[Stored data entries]
== Segment start ==

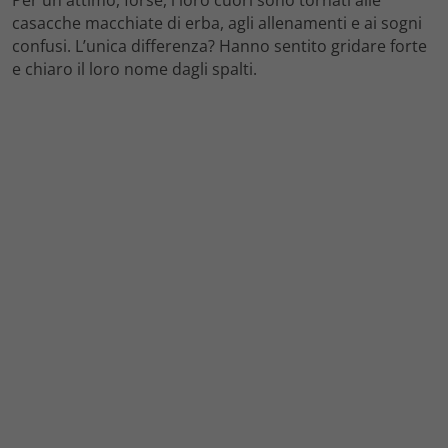
casacche macchiate di erba, agli allenamenti e ai sogni
confusi. L’unica differenza? Hanno sentito gridare forte
e chiaro il loro nome dagli spalti.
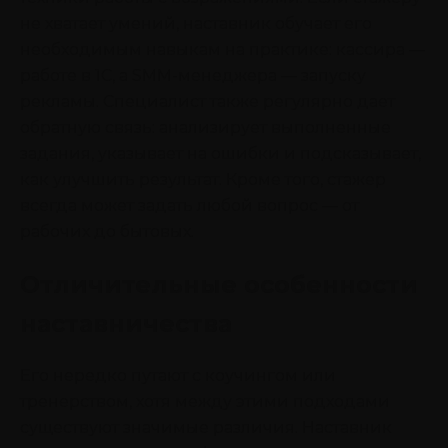
не хватает умений, наставник обучает его
необходимым навыкам на практике: кассира —
работе в 1С, а SMM-менеджера — запуску
рекламы. Специалист также регулярно дает
обратную связь: анализирует выполненные
задания, указывает на ошибки и подсказывает,
как улучшить результат. Кроме того, стажер
всегда может задать любой вопрос — от
рабочих до бытовых.
Отличительные особенности
наставничества
Его нередко путают с коучингом или
тренерством, хотя между этими подходами
существуют значимые различия. Наставник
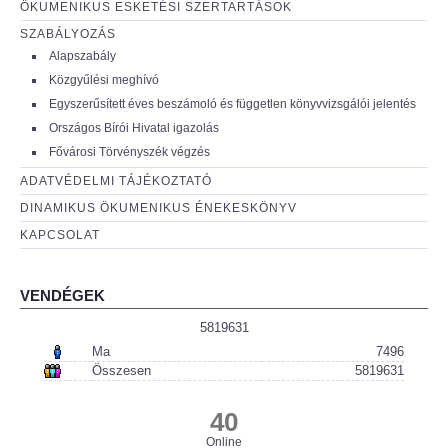
ÖKUMENIKUS ESKETÉSI SZERTARTÁSOK
SZABÁLYOZÁS
Alapszabály
Közgyűlési meghívó
Egyszerűsített éves beszámoló és független könyvvizsgálói jelentés
Országos Bírói Hivatal igazolás
Fővárosi Törvényszék végzés
ADATVÉDELMI TÁJÉKOZTATÓ
DINAMIKUS ÖKUMENIKUS ÉNEKESKÖNYV
KAPCSOLAT
VENDÉGEK
5819631
Ma
7496
Összesen
5819631
40
Online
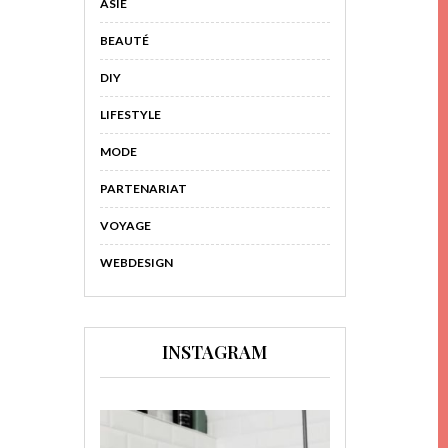
ASIE
BEAUTÉ
DIY
LIFESTYLE
MODE
PARTENARIAT
VOYAGE
WEBDESIGN
INSTAGRAM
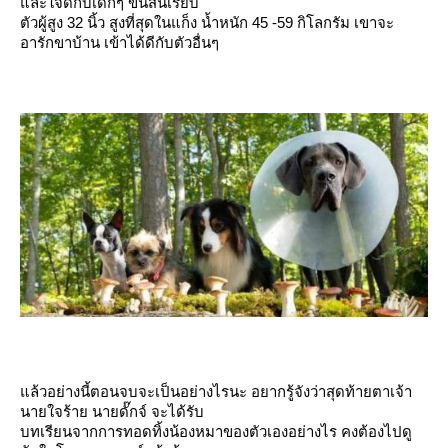
ละใจดีกับเด็กๆ ขนสั้นเรียบ
ตัวผู้สูง 32 นิ้ว สูงที่สุดในแก็ง น้ำหนัก 45 -59 กิโลกรัม เขาจะ
อารักขาบ้าน เข้าได้ดีกับตัวอื่นๆ
ล้วอย่างนี้ตอนจบจะเป็นอย่างไรนะ อยากรู้จังว่าสุดท้ายตาเจ้า
นายใจร้าย นายดั๊กจ์ จะได้รับ
บทเรียนจากการทอดทิ้งน้องหมาของตัวเองอย่างไร คงต้องไปดู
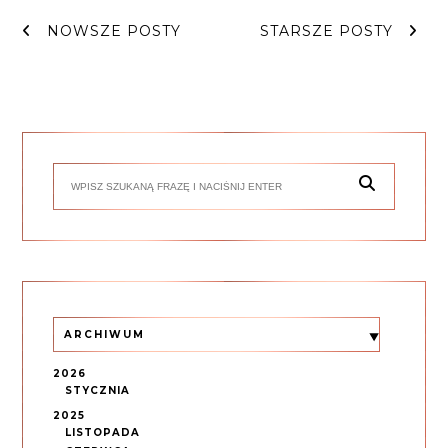
NOWSZE POSTY
STARSZE POSTY
ARCHIWUM
2026
STYCZNIA
2025
LISTOPADA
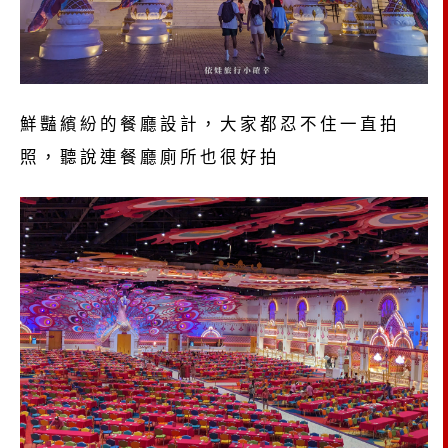
鮮豔繽紛的餐廳設計，大家都忍不住一直拍
照，聽說連餐廳廁所也很好拍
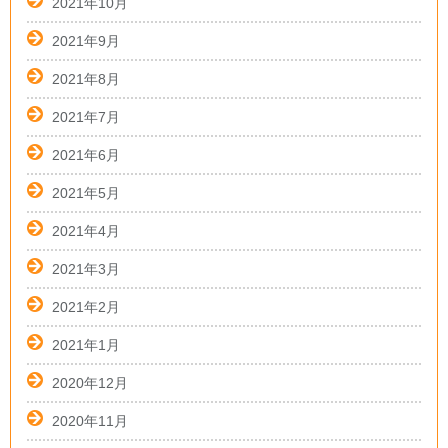
2021年10月
2021年9月
2021年8月
2021年7月
2021年6月
2021年5月
2021年4月
2021年3月
2021年2月
2021年1月
2020年12月
2020年11月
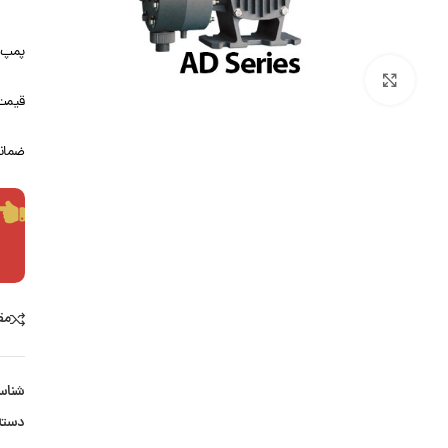
پمپ تزر
بزرگنمایی تصویر
قیمت
ضمانت
مق
شناس
دسته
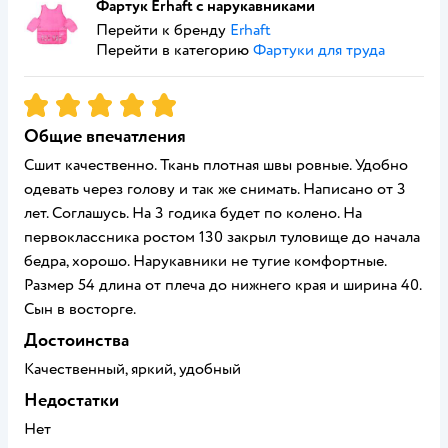
Фартук Erhaft с нарукавниками
Перейти к бренду
Erhaft
Перейти в категорию
Фартуки для труда
Рейтинг:
5
Общие впечатления
Сшит качественно. Ткань плотная швы ровные. Удобно
одевать через голову и так же снимать. Написано от 3
лет. Соглашусь. На 3 годика будет по колено. На
первоклассника ростом 130 закрыл туловище до начала
бедра, хорошо. Нарукавники не тугие комфортные.
Размер 54 длина от плеча до нижнего края и ширина 40.
Сын в восторге.
Достоинства
Качественный, яркий, удобный
Недостатки
Нет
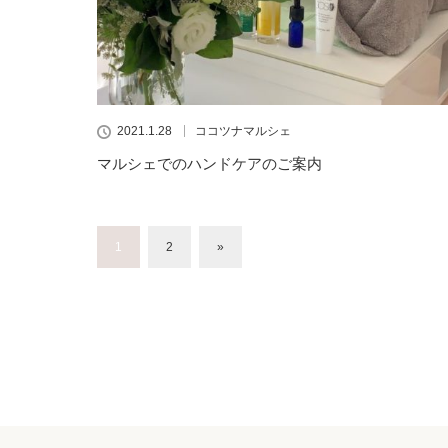
2021.1.28
ココツナマルシェ
マルシェでのハンドケアのご案内
1
2
»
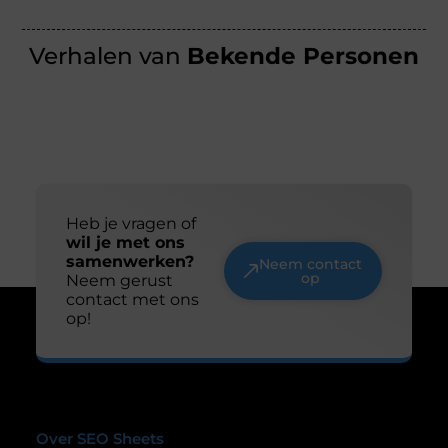
Verhalen van
Bekende Personen
Heb je vragen of
wil je met ons
samenwerken?
Neem contact
op
Neem gerust
contact met ons
op!
Over SEO Sheets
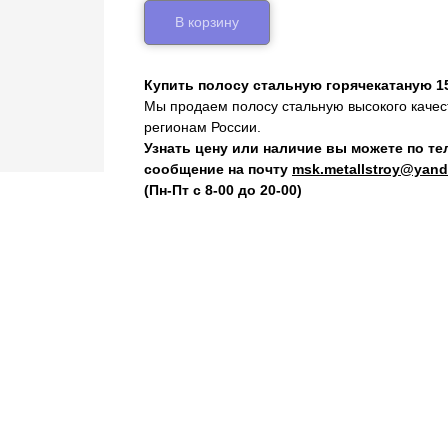
В корзину
Купить полосу стальную горячекатаную 1
Мы продаем полосу стальную высокого качест
регионам России.
Узнать цену или наличие вы можете по т
сообщение на почту
msk.metallstroy@yand
(Пн-Пт с 8-00 до 20-00)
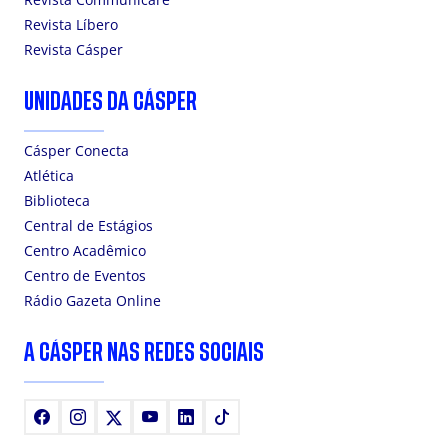
Revista Líbero
Revista Cásper
UNIDADES DA CÁSPER
Cásper Conecta
Atlética
Biblioteca
Central de Estágios
Centro Acadêmico
Centro de Eventos
Rádio Gazeta Online
A CÁSPER NAS REDES SOCIAIS
Facebook
Instagram
X
Youtube
LinkedIn
TikTok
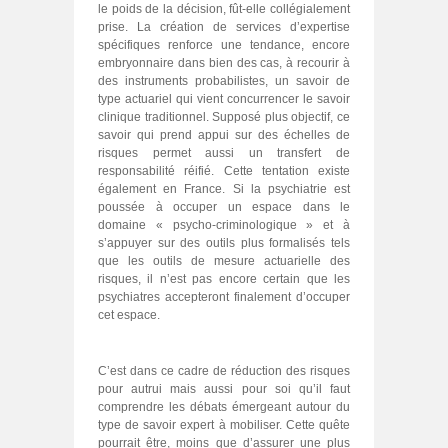
le poids de la décision, fût‑elle collégialement
prise. La création de services d’expertise
spécifiques renforce une tendance, encore
embryonnaire dans bien des cas, à recourir à
des instruments probabilistes, un savoir de
type actuariel qui vient concurrencer le savoir
clinique traditionnel. Supposé plus objectif, ce
savoir qui prend appui sur des échelles de
risques permet aussi un transfert de
responsabilité réifié. Cette tentation existe
également en France. Si la psychiatrie est
poussée à occuper un espace dans le
domaine « psycho‑criminologique » et à
s’appuyer sur des outils plus formalisés tels
que les outils de mesure actuarielle des
risques, il n’est pas encore certain que les
psychiatres accepteront finalement d’occuper
cet espace.
C’est dans ce cadre de réduction des risques
pour autrui mais aussi pour soi qu’il faut
comprendre les débats émergeant autour du
type de savoir expert à mobiliser. Cette quête
pourrait être, moins que d’assurer une plus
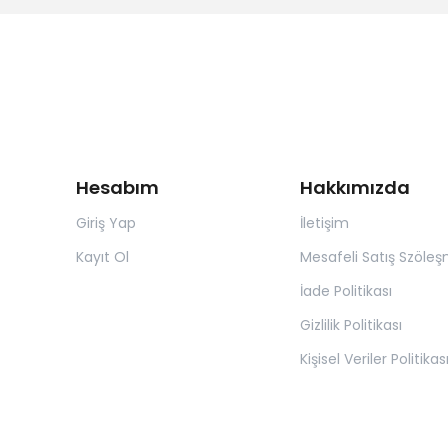
Hesabım
Hakkımızda
Giriş Yap
İletişim
Kayıt Ol
Mesafeli Satış Szöleş
İade Politikası
Gizlilik Politikası
Kişisel Veriler Politikas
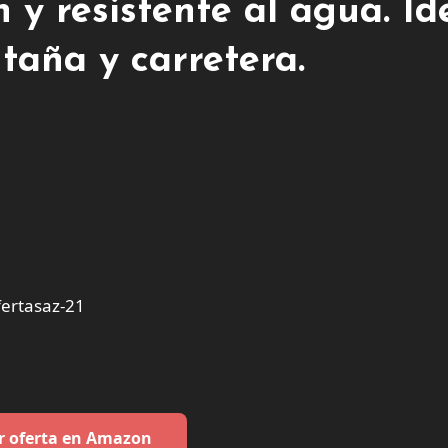
 y resistente al agua. Id
taña y carretera.
ertasaz-21
r oferta en Amazon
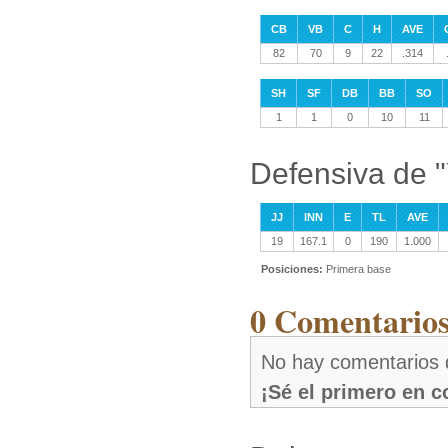
CB
VB
C
H
AVE
82
70
9
22
.314
SH
SF
DB
BB
SO
1
1
0
10
11
Defensiva de "
JJ
INN
E
TL
AVE
19
167.1
0
190
1.000
Posiciones:
Primera base
0 Comentarios
No hay comentarios 
¡Sé el primero en 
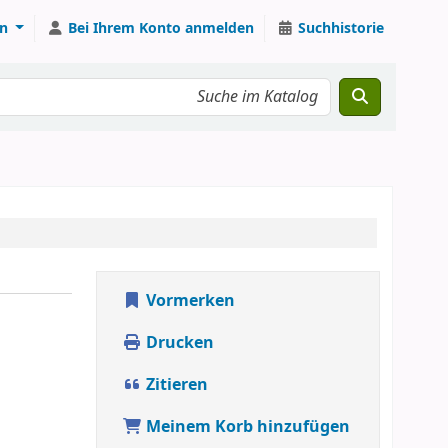
n
Bei Ihrem Konto anmelden
Suchhistorie
Vormerken
Drucken
Zitieren
Meinem Korb hinzufügen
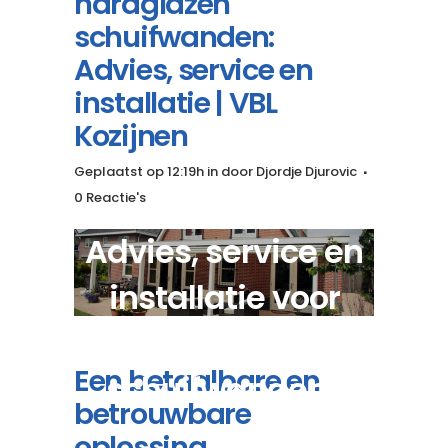
hardglazen
schuifwanden:
Advies, service en
installatie | VBL
Kozijnen
Geplaatst op 12:19h
in
door
Djordje Djurovic
0 Reactie's
Advies, service en
installatie voor
houten hardglazen
Een betaalbare en
schuifwanden?
betrouwbare
oplossing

== Segment end ==

# [What the exercise asks]
Give as a JSON list of strings, one string per line, the lines of the records beginning with the line containing "не хватает умений, наставник обучает его" and continuing through the line containing "照，聽說連餐廳廁所也很好拍", omitting blank lines. Leave the pictures out of the answer.

# [Solved exercise]
[
  "не хватает умений, наставник обучает его",
  "необходимым навыкам на практике: кассира —",
  "работе в 1С, а SMM-менеджера — запуску",
  "рекламы. Специалист также регулярно дает",
  "обратную связь: анализирует выполненные",
  "задания, указывает на ошибки и подсказывает,",
  "как улучшить результат. Кроме того, стажер",
  "всегда может задать любой вопрос — от",
  "рабочих до бытовых.",
  "Отличительные особенности",
  "наставничества",
  "Его нередко путают с коучингом или",
  "тренерством, хотя между этими подходами",
  "существуют значимые различия. Наставник",
  "ÖKUMENIKUS ESKETÉSI SZERTARTÁSOK",
  "SZABÁLYOZÁS",
  "Alapszabály",
  "Közgyűlési meghívó",
  "Egyszerűsített éves beszámoló és független könyvvizsgálói jelentés",
  "Országos Bírói Hivatal igazolás",
  "Fővárosi Törvényszék végzés",
  "ADATVÉDELMI TÁJÉKOZTATÓ",
  "DINAMIKUS ÖKUMENIKUS ÉNEKESKÖNYV",
  "KAPCSOLAT",
  "VENDÉGEK",
  "5819631",
  "Ma",
  "7496",
  "Összesen",
  "5819631",
  "40",
  "Online",
  "ASIE",
  "BEAUTÉ",
  "DIY",
  "LIFESTYLE",
  "MODE",
  "PARTENARIAT",
  "VOYAGE",
  "WEBDESIGN",
  "INSTAGRAM",
  "ละใจดีกับเด็กๆ ขนสั้นเรียบ",
  "ตัวผู้สูง 32 นิ้ว สูงที่สุดในแก็ง น้ำหนัก 45 -59 กิโลกรัม เขาจะ",
  "อารักขาบ้าน เข้าได้ดีกับตัวอื่นๆ",
  "ล้วอย่างนี้ตอนจบจะเป็นอย่างไรนะ อยากรู้จังว่าสุดท้ายตาเจ้า",
  "นายใจร้าย นายดั๊กจ์ จะได้รับ",
  "บทเรียนจากการทอดทิ้งน้องหมาของตัวเองอย่างไร คงต้องไปดู",
  "NOWSZE POSTY",
  "STARSZE POSTY",
  "ARCHIWUM",
  "2026",
  "STYCZNIA",
  "2025",
  "LISTOPADA",
  "鮮豔繽紛的餐廳設計，大家都忍不住一直拍",
  "照，聽說連餐廳廁所也很好拍"
]